After the final ACK packet is sent in the final step of the handshake, the connection is established, and the two hosts are ready to start exchanging data.

SYN Screenshot {caption=SYN packet contents}

SYN ACK Screenshot

We can see in the first screenshot above the contents of a SYN packet captured using Wireshark. The second screenshot is the SYN/ACK packet from the same TCP “stream” (Wireshark refers to multiple packets belonging to the same connection as a stream, in our case stream 7 as denoted by its index), which is the second step of our three-way handshake as explained before.

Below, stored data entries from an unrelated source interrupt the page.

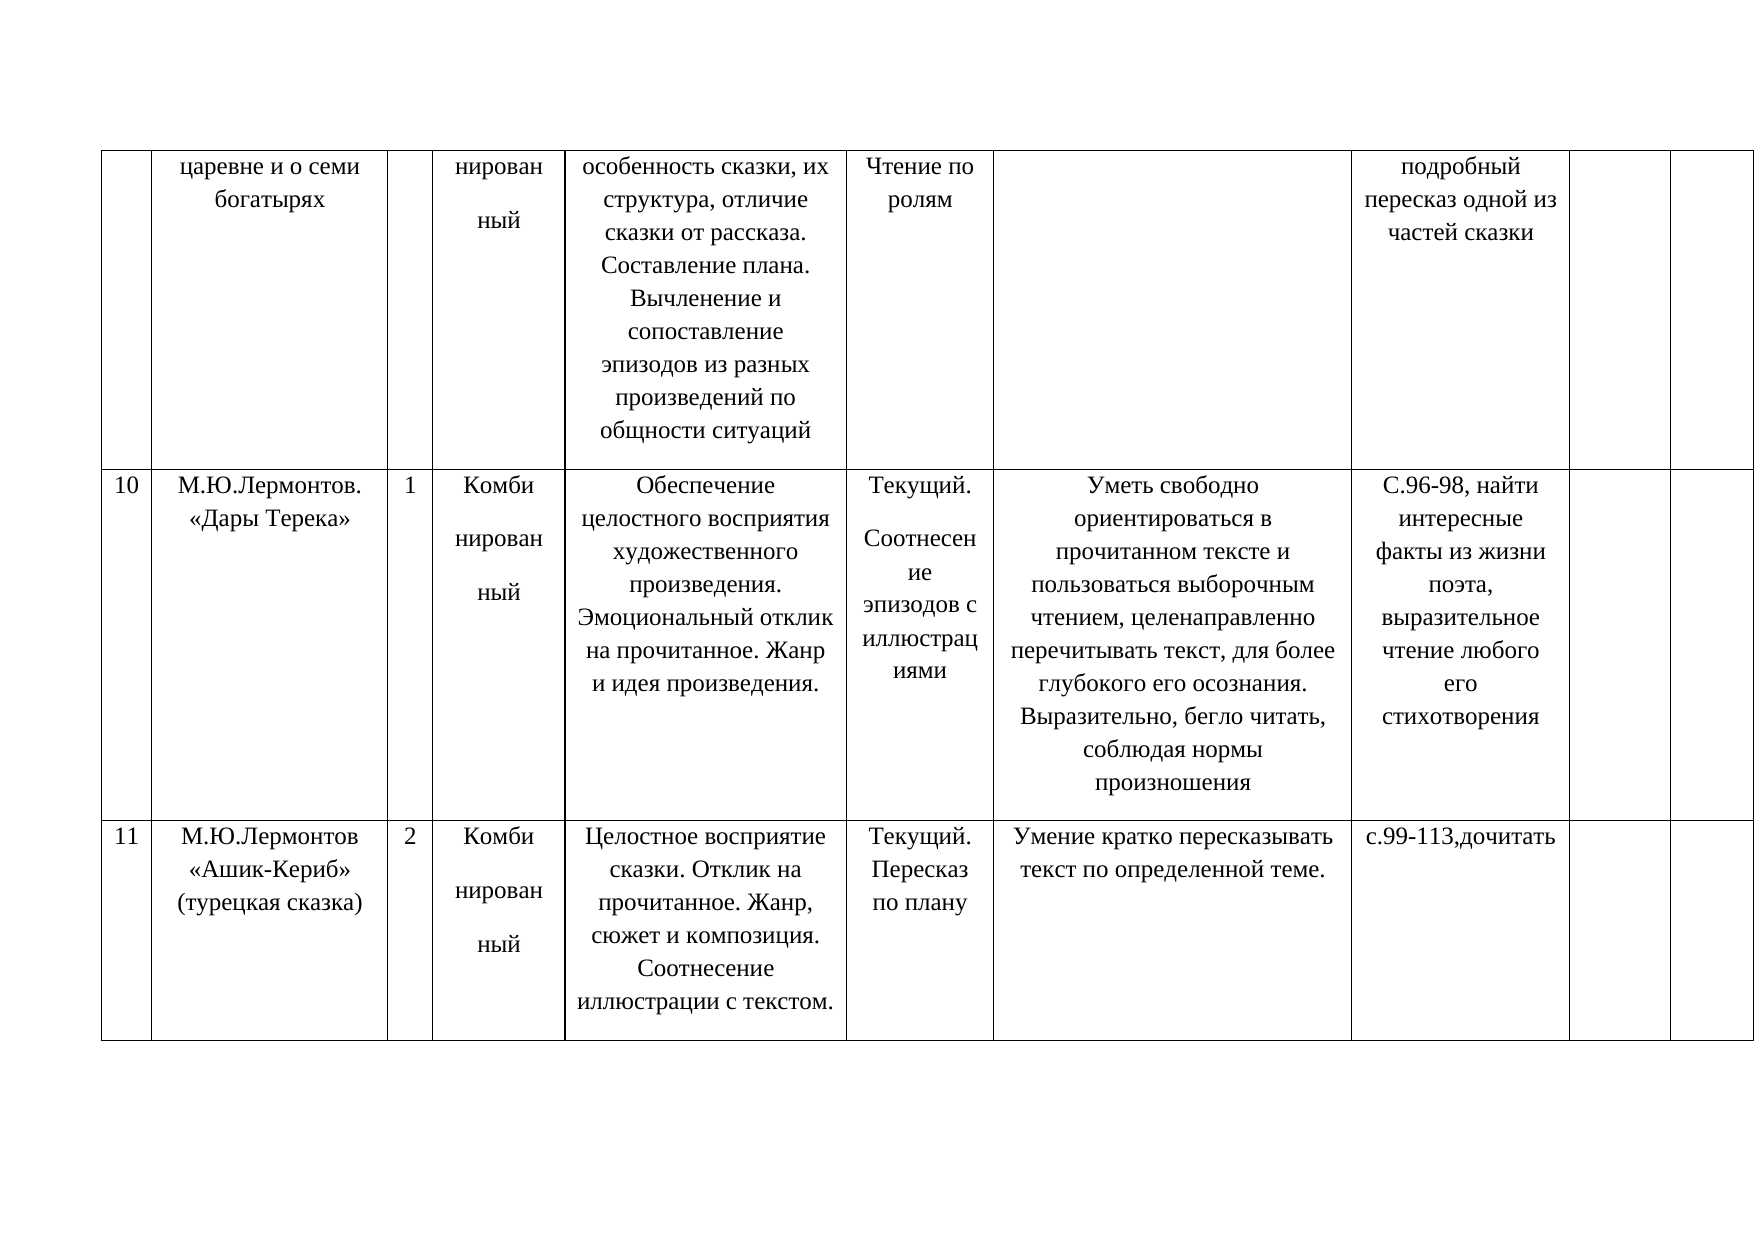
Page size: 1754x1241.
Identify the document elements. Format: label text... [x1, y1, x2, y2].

table_cell 9 [102, 151, 151, 469]
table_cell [152, 821, 387, 1040]
table_cell [1671, 821, 1753, 1040]
table_cell 10 [102, 470, 151, 820]
table_cell М.Ю.Лермонтов. «Дары Терека» [152, 470, 387, 820]
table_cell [847, 821, 993, 1040]
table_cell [1352, 151, 1569, 469]
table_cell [152, 151, 387, 469]
table_cell 1 [388, 470, 432, 820]
table_cell С.96-98, найти интересные факты из жизни поэта, выразительное чтение любого его стихотворения [1352, 470, 1569, 820]
table_cell Комби нирован ный [433, 151, 564, 469]
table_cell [566, 821, 846, 1040]
table_cell 11 [102, 821, 151, 1040]
table_cell Текущий. Соотнесение эпизодов с иллюстрациями [847, 470, 993, 820]
table_cell Уметь свободно ориентироваться в прочитанном тексте и пользоваться выборочным чтением, целенаправленно перечитывать текст, для более глубокого его осознания. Выразительно, бегло читать, соблюдая нормы произношения [994, 470, 1351, 820]
table_cell с.99-113,дочитать [1352, 821, 1569, 1040]
table_cell [1671, 470, 1753, 820]
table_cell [994, 821, 1351, 1040]
table_cell Комби нирован ный [433, 470, 564, 820]
table_cell [1570, 821, 1670, 1040]
table_cell 2 [388, 821, 432, 1040]
table_cell 1 [388, 151, 432, 469]
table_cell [566, 151, 846, 469]
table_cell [847, 151, 993, 469]
table_cell [1570, 470, 1670, 820]
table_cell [994, 151, 1351, 469]
table_cell [1570, 151, 1670, 469]
table_cell [1671, 151, 1753, 469]
table_cell Комби нирован ный [433, 821, 564, 1040]
table_cell Обеспечение целостного восприятия художественного произведения. Эмоциональный отклик на прочитанное. Жанр и идея произведения. [566, 470, 846, 820]
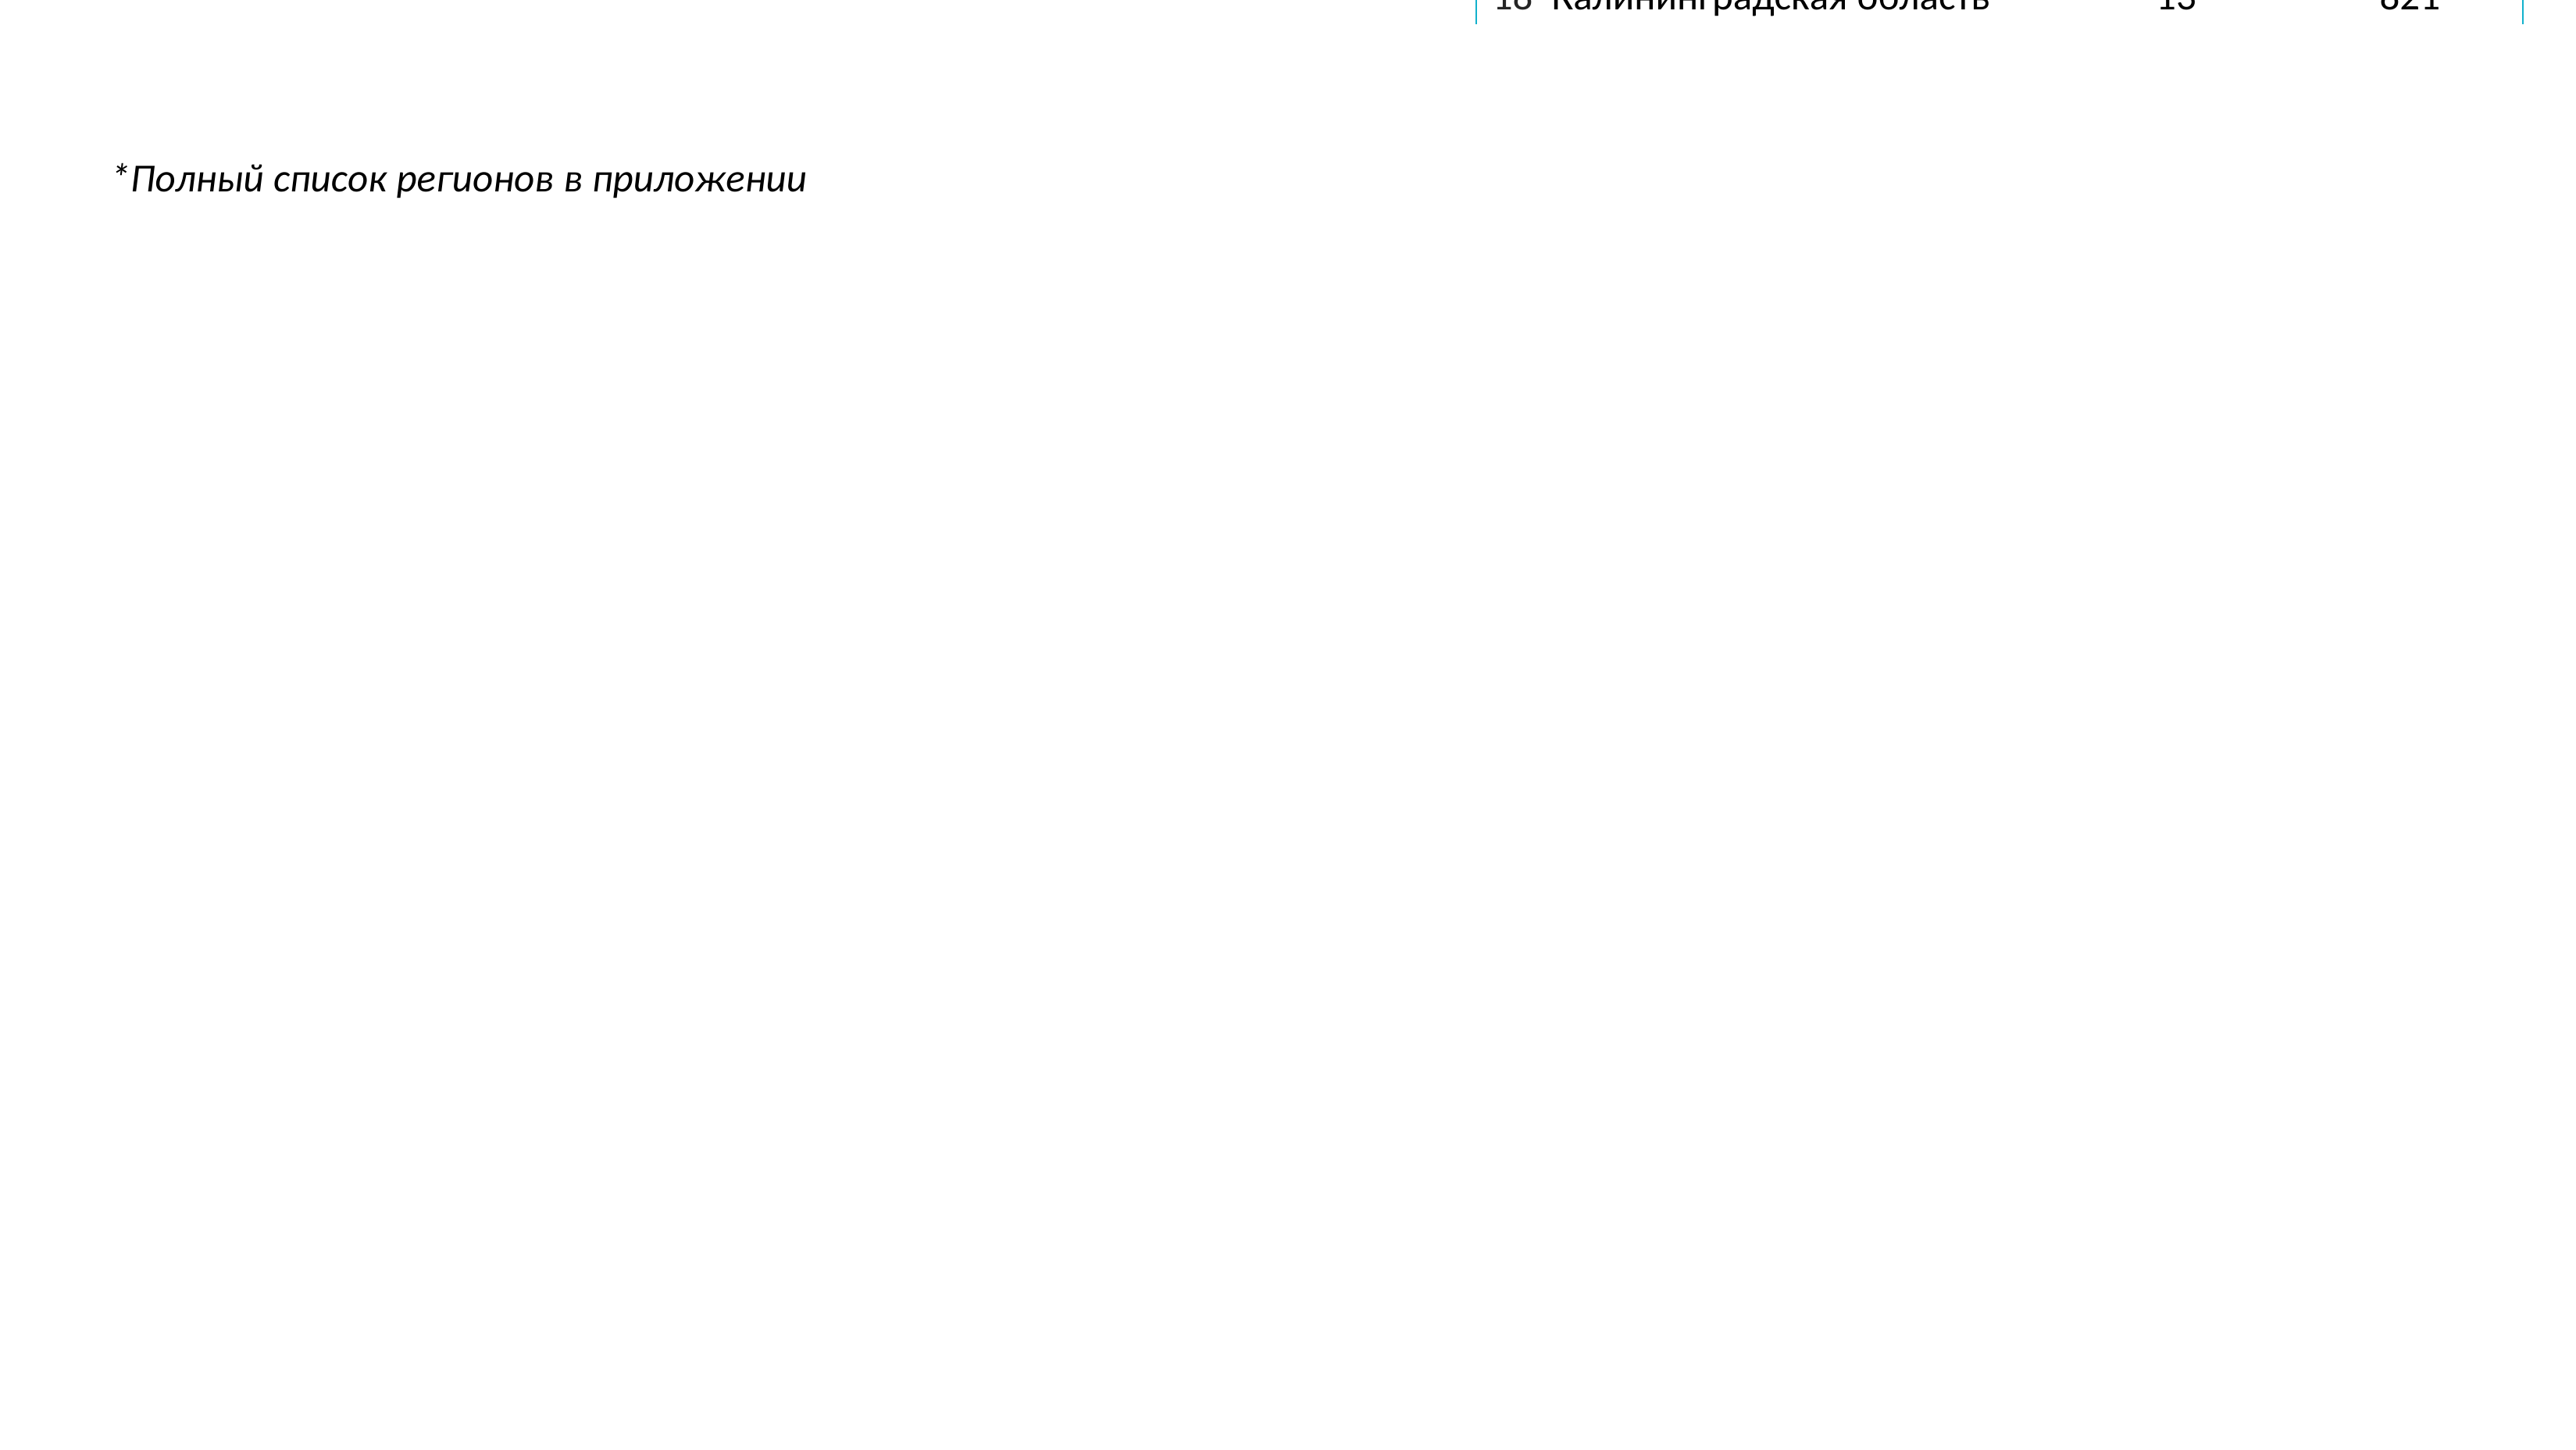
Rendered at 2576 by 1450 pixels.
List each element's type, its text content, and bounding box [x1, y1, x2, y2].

text *Полный список регионов в приложении [110, 153, 2576, 202]
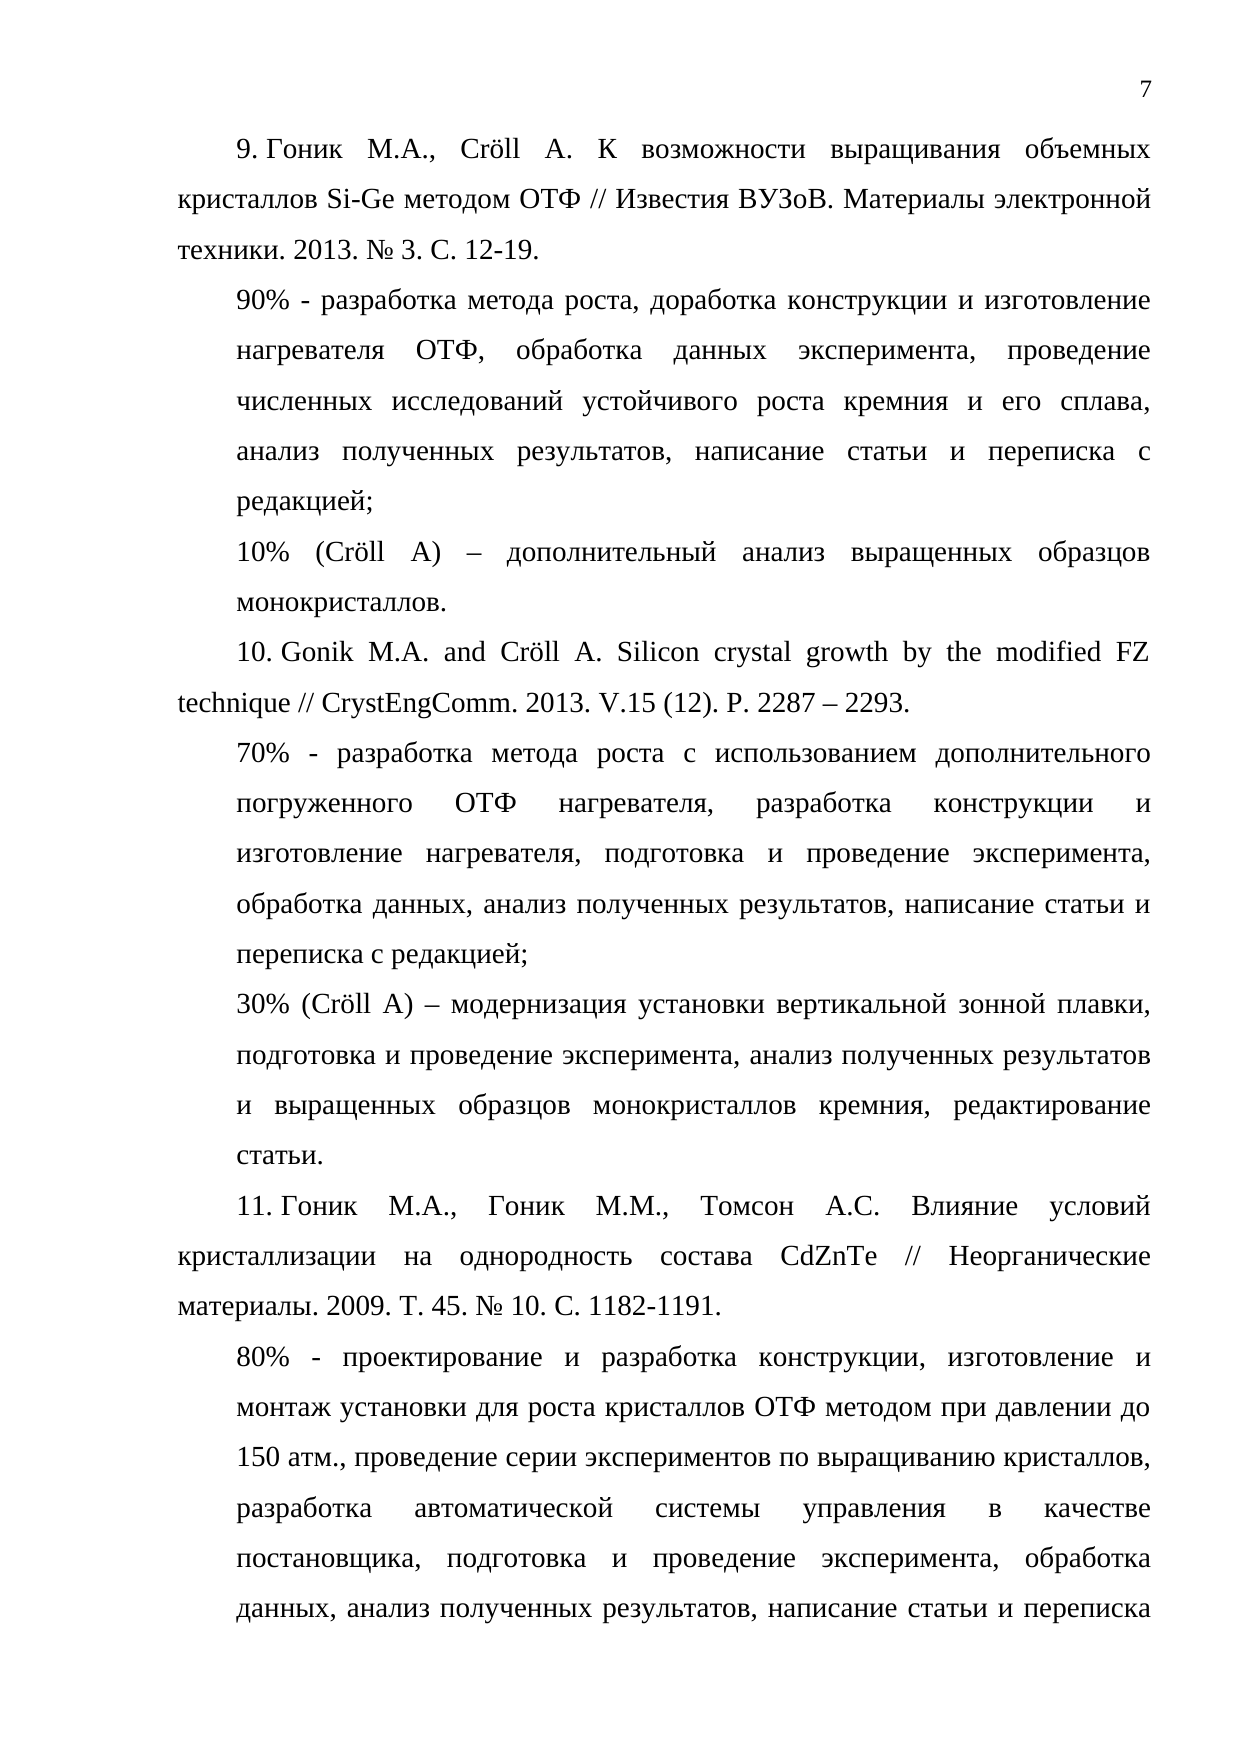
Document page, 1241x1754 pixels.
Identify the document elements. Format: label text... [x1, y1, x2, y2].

list Гоник М.А., Cröll A. К возможности выращивания объемных кристаллов Si-Ge методом ОТФ // Известия ВУЗоВ. Материалы электронной техники. 2013. № 3. С. 12-19. [177, 131, 1152, 265]
text 70% - разработка метода роста с использованием дополнительного погруженного ОТФ нагревателя, разработка конструкции и изготовление нагревателя, подготовка и проведение эксперимента, обработка данных, анализ полученных результатов, написание статьи и переписка с редакцией; [236, 735, 1152, 970]
text 30% (Cröll A) – модернизация установки вертикальной зонной плавки, подготовка и проведение эксперимента, анализ полученных результатов и выращенных образцов монокристаллов кремния, редактирование статьи. [236, 987, 1152, 1171]
list Гоник М.А., Гоник М.М., Томсон А.С. Влияние условий кристаллизации на однородность состава CdZnTe // Неорганические материалы. 2009. Т. 45. № 10. С. 1182-1191. [177, 1188, 1152, 1322]
text 90% - разработка метода роста, доработка конструкции и изготовление нагревателя ОТФ, обработка данных эксперимента, проведение численных исследований устойчивого роста кремния и его сплава, анализ полученных результатов, написание статьи и переписка с редакцией; [236, 282, 1152, 517]
list Gonik M.A. and Cröll A. Silicon crystal growth by the modified FZ technique // CrystEngComm. 2013. V.15 (12). P. 2287 – 2293. [177, 634, 1152, 718]
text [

We can see that the sequence number (3731298078), which was picked randomly as a value for the SYN packet, was incremented by one and sent back as the ACK value in the SYN/ACK packet. The sequence number in the SYN/ACK packet however is a new value, also chosen randomly. We can also see that the bits are set accordingly in both screenshots, where the corresponding lines in the Flags field are 1 and thus serve to identify the step in the handshake.

Connection Termination:

Once the communication is fulfilled, both hosts close the connection from their side by sending a packet with the FIN flag set, and then waiting to receive an acknowledgment. One of the devices will send the first FIN packet to indicate that the connection is no longer needed, and after it sent its own ACK to the other device’s FIN, it waits for some time (double the MSL (Maximum Segment Life) time to guarantee that it was received. The connection is then considered closed with no issues. In case any problems are encountered during the connection, an RST packet is sent to abruptly terminate it.